> **TASK DIRECTIONS**
Output each line of text from these items as a JSON list of strings, one string per line, skipping blank lines. Leave the pictures out of the answer.

> **ENTRIES PROVIDED**
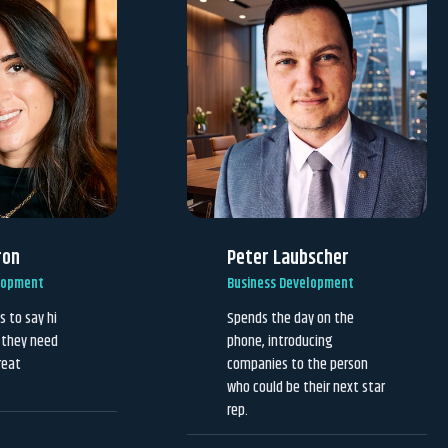
ron
Peter Laubscher
lopment
Business Development
s to say hi
Spends the day on the
f they need
phone, introducing
reat
companies to the person
who could be their next star
rep.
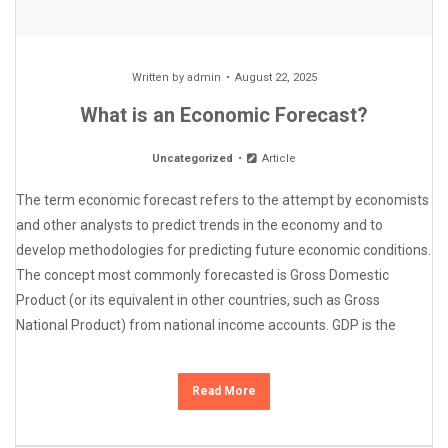
Written by
admin
August 22, 2025
What is an Economic Forecast?
Uncategorized
Article
The term economic forecast refers to the attempt by economists
and other analysts to predict trends in the economy and to
develop methodologies for predicting future economic conditions.
The concept most commonly forecasted is Gross Domestic
Product (or its equivalent in other countries, such as Gross
National Product) from national income accounts. GDP is the
Read More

> **ANSWER TO THE EXERCISE**
[
  "ron",
  "Peter Laubscher",
  "lopment",
  "Business Development",
  "s to say hi",
  "Spends the day on the",
  "f they need",
  "phone, introducing",
  "reat",
  "companies to the person",
  "who could be their next star",
  "rep.",
  "Written by",
  "admin",
  "August 22, 2025",
  "What is an Economic Forecast?",
  "Uncategorized",
  "Article",
  "The term economic forecast refers to the attempt by economists",
  "and other analysts to predict trends in the economy and to",
  "develop methodologies for predicting future economic conditions.",
  "The concept most commonly forecasted is Gross Domestic",
  "Product (or its equivalent in other countries, such as Gross",
  "National Product) from national income accounts. GDP is the",
  "Read More"
]